Directions for this task =>
Please print every record below exactly as it appears, but leave out the pictures.
..............................
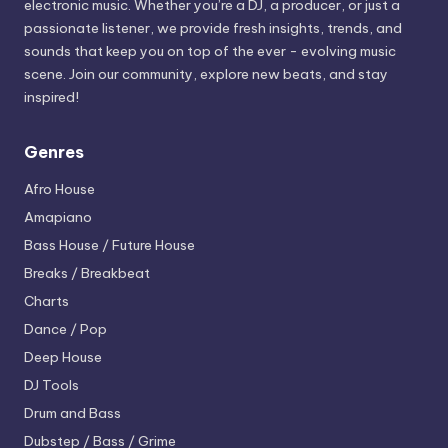
electronic music. Whether you’re a DJ, a producer, or just a
passionate listener, we provide fresh insights, trends, and
sounds that keep you on top of the ever - evolving music
scene. Join our community, explore new beats, and stay
inspired!
Genres
Afro House
Amapiano
Bass House / Future House
Breaks / Breakbeat
Charts
Dance / Pop
Deep House
DJ Tools
Drum and Bass
Dubstep / Bass / Grime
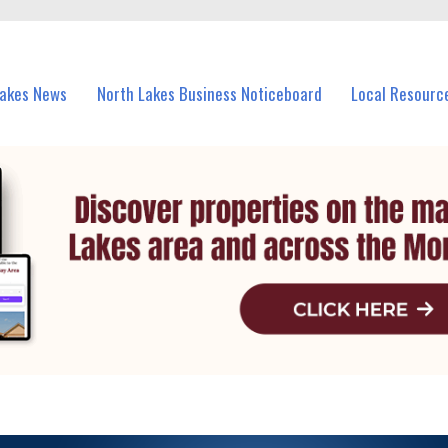
vents in North Lakes and nearby suburbs.
Lakes News
North Lakes Business Noticeboard
Local Resourc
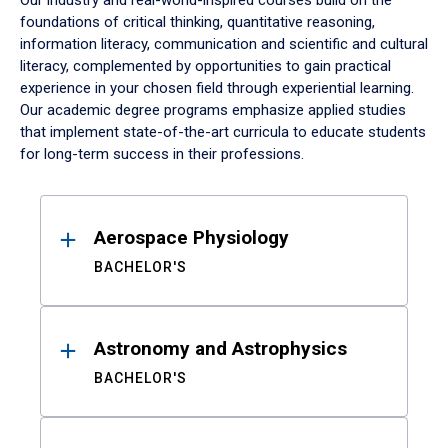
Our industry and real-world-inspired courses build on the
foundations of critical thinking, quantitative reasoning,
information literacy, communication and scientific and cultural
literacy, complemented by opportunities to gain practical
experience in your chosen field through experiential learning.
Our academic degree programs emphasize applied studies
that implement state-of-the-art curricula to educate students
for long-term success in their professions.
Results
Aerospace Physiology
BACHELOR'S
Astronomy and Astrophysics
BACHELOR'S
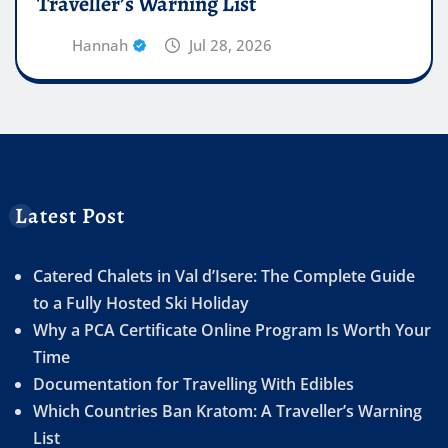
Traveller’s Warning List
Hannah
Jul 28, 2026
Latest Post
Catered Chalets in Val d’Isere: The Complete Guide
to a Fully Hosted Ski Holiday
Why a PCA Certificate Online Program Is Worth Your
Time
Documentation for Travelling With Edibles
Which Countries Ban Kratom: A Traveller’s Warning
List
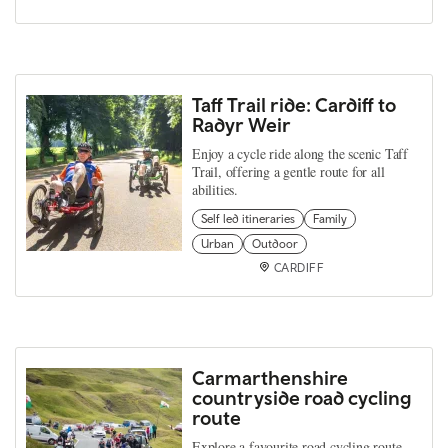
Taff Trail ride: Cardiff to
Radyr Weir
Enjoy a cycle ride along the scenic Taff
Trail, offering a gentle route for all
abilities.
Self led itineraries
Family
Urban
Outdoor
CARDIFF
Carmarthenshire
countryside road cycling
route
Explore a favourite road cycling route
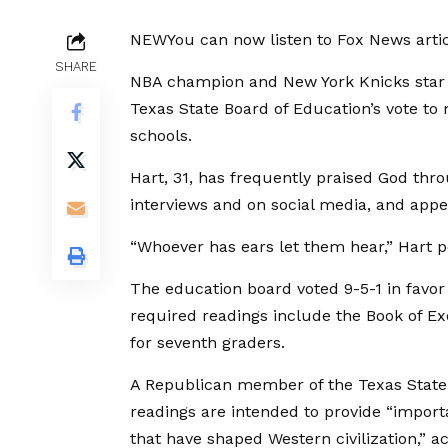
NEW
You can now listen to Fox News artic
SHARE
NBA champion and New York Knicks star J
Texas State Board of Education’s vote to
schools.
Hart, 31, has frequently praised God thr
interviews and on social media, and appe
“Whoever has ears let them hear,” Hart po
The education board voted 9-5-1 in favor 
required readings include the Book of Ex
for seventh graders.
A Republican member of the Texas State B
readings are intended to provide “importa
that have shaped Western civilization,” 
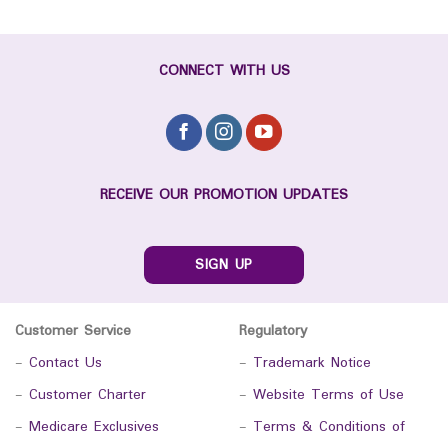
CONNECT WITH US
RECEIVE OUR PROMOTION UPDATES
SIGN UP
Customer Service
Regulatory
-
Contact Us
-
Trademark Notice
-
Customer Charter
-
Website Terms of Use
-
Medicare Exclusives
-
Terms & Conditions of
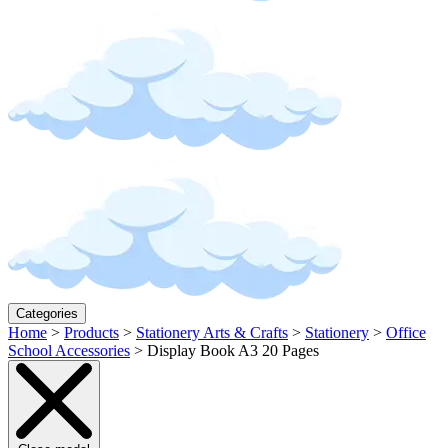
Categories
Home
>
Products
>
Stationery Arts & Crafts
>
Stationery
>
Office
School Accessories
>
Display Book A3 20 Pages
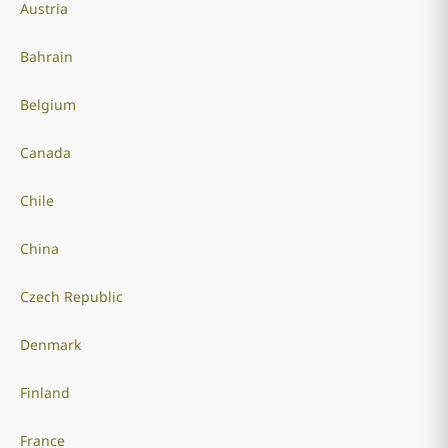
Austria
Bahrain
Belgium
Canada
Chile
China
Czech Republic
Denmark
Finland
France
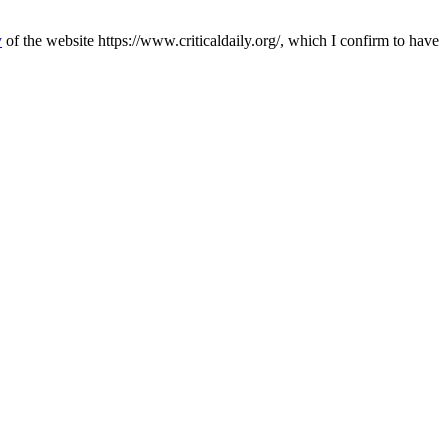
y
of the website https://www.criticaldaily.org/, which I confirm to have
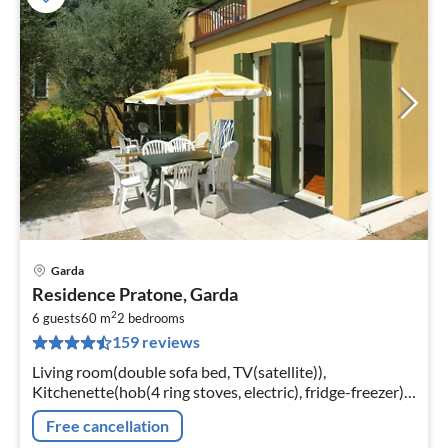
Garda
pri
Residence Pratone, Garda
fr
2
7
6 guests
60 m
2
bedrooms
159 reviews
pe
nig
Living room(double sofa bed, TV(satellite)),
Kitchenette(hob(4 ring stoves, electric), fridge-freezer),
bedroom(2x single bed), bedroom(double bed),
Free cancellation
bathroom(shower, toilet, bidet)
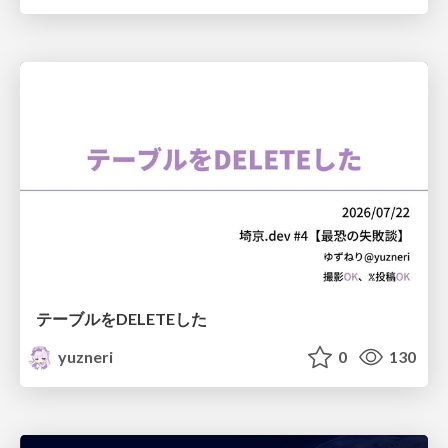
テーブルをDELETEした
yuzneri
0
130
..............................
The completed task =>
electronic music. Whether you’re a DJ, a producer, or just a
passionate listener, we provide fresh insights, trends, and
sounds that keep you on top of the ever - evolving music
scene. Join our community, explore new beats, and stay
inspired!
Genres
Afro House
Amapiano
Bass House / Future House
Breaks / Breakbeat
Charts
Dance / Pop
Deep House
DJ Tools
Drum and Bass
Dubstep / Bass / Grime
vents in North Lakes and nearby suburbs.
Lakes News
North Lakes Business Noticeboard
Local Resourc
Our industry and real-world-inspired courses build on the
foundations of critical thinking, quantitative reasoning,
information literacy, communication and scientific and cultural
literacy, complemented by opportunities to gain practical
experience in your chosen field through experiential learning.
Our academic degree programs emphasize applied studies
that implement state-of-the-art curricula to educate students
for long-term success in their professions.
Results
Aerospace Physiology
BACHELOR'S
Astronomy and Astrophysics
BACHELOR'S
Traveller’s Warning List
Hannah
Jul 28, 2026
Latest Post
Catered Chalets in Val d’Isere: The Complete Guide
to a Fully Hosted Ski Holiday
Why a PCA Certificate Online Program Is Worth Your
Time
Documentation for Travelling With Edibles
Which Countries Ban Kratom: A Traveller’s Warning
List
Taff Trail ride: Cardiff to
Radyr Weir
Enjoy a cycle ride along the scenic Taff
Trail, offering a gentle route for all
abilities.
Self led itineraries
Family
Urban
Outdoor
CARDIFF
Carmarthenshire
countryside road cycling
route
Explore a favourite road cycling route
NEW
You can now listen to Fox News artic
SHARE
NBA champion and New York Knicks star J
Texas State Board of Education’s vote to
schools.
Hart, 31, has frequently praised God thr
interviews and on social media, and appe
“Whoever has ears let them hear,” Hart po
The education board voted 9-5-1 in favor 
required readings include the Book of Ex
for seventh graders.
A Republican member of the Texas State B
readings are intended to provide “importa
that have shaped Western civilization,” 
CONNECT WITH US
RECEIVE OUR PROMOTION UPDATES
SIGN UP
Customer Service
Regulatory
-
Contact Us
-
Trademark Notice
-
Customer Charter
-
Website Terms of Use
-
Medicare Exclusives
-
Terms & Conditions of
Categories
Home
>
Products
>
Stationery Arts & Crafts
>
Stationery
>
Office
School Accessories
>
Display Book A3 20 Pages
Austria
Bahrain
Belgium
Canada
Chile
China
Czech Republic
Denmark
Finland
France
y
of the website https://www.criticaldaily.org/, which I confirm to have
Garda
pri
Residence Pratone, Garda
fr
2
7
6 guests
60 m
2
bedrooms
159 reviews
pe
nig
Living room(double sofa bed, TV(satellite)),
Kitchenette(hob(4 ring stoves, electric), fridge-freezer),
bedroom(2x single bed), bedroom(double bed),
Free cancellation
bathroom(shower, toilet, bidet)
テーブルをDELETEした
yuzneri
0
130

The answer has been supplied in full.